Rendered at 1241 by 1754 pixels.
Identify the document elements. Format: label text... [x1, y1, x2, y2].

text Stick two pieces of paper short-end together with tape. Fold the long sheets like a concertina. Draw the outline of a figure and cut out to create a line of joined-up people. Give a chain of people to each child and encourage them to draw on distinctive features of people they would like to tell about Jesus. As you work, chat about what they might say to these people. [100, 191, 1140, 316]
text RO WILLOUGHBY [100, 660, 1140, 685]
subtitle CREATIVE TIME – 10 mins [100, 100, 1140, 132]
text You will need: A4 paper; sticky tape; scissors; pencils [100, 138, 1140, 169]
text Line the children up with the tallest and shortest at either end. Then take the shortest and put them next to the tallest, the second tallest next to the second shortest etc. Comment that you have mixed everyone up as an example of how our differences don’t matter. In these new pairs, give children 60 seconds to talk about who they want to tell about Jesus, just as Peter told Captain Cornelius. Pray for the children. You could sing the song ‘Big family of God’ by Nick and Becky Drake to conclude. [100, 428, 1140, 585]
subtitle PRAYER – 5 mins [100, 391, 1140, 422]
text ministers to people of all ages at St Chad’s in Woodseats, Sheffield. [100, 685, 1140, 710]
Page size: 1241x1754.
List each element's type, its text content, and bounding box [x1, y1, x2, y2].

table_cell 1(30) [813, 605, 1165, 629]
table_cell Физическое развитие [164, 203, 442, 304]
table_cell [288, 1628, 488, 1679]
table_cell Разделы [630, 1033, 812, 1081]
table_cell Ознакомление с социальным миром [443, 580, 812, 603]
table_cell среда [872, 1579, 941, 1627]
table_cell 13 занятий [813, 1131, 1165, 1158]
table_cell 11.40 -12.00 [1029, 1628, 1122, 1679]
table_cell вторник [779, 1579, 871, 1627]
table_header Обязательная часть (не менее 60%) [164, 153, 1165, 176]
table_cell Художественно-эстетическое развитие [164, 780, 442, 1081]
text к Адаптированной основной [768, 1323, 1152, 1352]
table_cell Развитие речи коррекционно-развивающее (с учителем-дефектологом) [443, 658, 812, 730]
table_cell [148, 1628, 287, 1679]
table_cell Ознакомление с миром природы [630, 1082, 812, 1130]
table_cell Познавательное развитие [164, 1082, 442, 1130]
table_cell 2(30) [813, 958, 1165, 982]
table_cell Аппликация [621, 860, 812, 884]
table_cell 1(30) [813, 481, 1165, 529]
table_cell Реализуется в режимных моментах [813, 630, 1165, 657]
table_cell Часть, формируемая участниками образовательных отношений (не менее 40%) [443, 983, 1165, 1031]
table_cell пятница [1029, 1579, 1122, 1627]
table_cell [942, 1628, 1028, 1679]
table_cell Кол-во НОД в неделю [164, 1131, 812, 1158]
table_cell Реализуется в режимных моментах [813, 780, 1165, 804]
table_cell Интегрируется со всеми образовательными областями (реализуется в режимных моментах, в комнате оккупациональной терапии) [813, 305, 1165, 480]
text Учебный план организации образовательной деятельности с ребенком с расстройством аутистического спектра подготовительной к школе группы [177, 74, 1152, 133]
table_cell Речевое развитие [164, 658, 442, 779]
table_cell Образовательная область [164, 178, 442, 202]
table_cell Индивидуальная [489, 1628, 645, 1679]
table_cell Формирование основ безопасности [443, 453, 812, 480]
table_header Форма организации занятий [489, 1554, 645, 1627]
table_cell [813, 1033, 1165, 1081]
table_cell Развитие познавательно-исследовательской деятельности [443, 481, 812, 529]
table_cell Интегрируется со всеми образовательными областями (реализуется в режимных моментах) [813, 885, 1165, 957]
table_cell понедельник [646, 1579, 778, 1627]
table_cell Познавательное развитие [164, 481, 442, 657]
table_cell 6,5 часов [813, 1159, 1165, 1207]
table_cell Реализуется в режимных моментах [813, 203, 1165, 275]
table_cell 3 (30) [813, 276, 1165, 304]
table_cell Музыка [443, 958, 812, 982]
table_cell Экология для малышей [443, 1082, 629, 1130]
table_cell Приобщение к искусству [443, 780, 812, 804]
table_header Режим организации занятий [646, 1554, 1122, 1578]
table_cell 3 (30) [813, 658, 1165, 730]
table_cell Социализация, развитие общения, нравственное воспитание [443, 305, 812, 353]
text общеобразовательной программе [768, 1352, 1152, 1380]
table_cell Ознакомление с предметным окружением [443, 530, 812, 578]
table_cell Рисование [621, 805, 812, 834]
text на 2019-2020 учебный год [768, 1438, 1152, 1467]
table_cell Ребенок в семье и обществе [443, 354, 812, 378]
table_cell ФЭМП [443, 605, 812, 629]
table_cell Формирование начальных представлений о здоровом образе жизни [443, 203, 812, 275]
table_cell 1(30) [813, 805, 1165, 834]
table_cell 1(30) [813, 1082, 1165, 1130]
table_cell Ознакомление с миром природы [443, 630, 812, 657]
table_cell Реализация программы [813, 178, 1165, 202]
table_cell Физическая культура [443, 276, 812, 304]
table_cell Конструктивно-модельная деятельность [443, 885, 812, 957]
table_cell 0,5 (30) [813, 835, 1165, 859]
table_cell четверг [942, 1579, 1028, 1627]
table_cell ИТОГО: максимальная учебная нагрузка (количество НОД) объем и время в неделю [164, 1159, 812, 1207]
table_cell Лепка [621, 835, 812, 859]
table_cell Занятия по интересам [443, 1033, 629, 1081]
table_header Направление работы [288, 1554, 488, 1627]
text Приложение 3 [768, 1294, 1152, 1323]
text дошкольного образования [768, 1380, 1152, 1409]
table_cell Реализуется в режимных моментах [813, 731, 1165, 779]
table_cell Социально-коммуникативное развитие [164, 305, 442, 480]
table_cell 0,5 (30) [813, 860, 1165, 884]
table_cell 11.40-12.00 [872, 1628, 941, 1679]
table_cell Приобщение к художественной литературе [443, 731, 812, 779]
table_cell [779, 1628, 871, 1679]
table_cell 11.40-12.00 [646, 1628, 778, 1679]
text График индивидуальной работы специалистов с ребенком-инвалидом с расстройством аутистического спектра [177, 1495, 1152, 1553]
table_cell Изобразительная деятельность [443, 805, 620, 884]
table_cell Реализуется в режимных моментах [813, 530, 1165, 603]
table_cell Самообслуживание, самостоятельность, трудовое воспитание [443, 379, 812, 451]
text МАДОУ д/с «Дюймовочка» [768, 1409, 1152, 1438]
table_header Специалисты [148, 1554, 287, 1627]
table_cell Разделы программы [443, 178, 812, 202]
◆ ◆ ◆ ◆ ◆ ◆ ◆
* [Problem requirements]:
Would you copy every line of the entries that includes the word "неделю"?

* [Exercise response]:
table_cell Кол-во НОД в неделю [164, 1131, 812, 1158]
table_cell ИТОГО: максимальная учебная нагрузка (количество НОД) объем и время в неделю [164, 1159, 812, 1207]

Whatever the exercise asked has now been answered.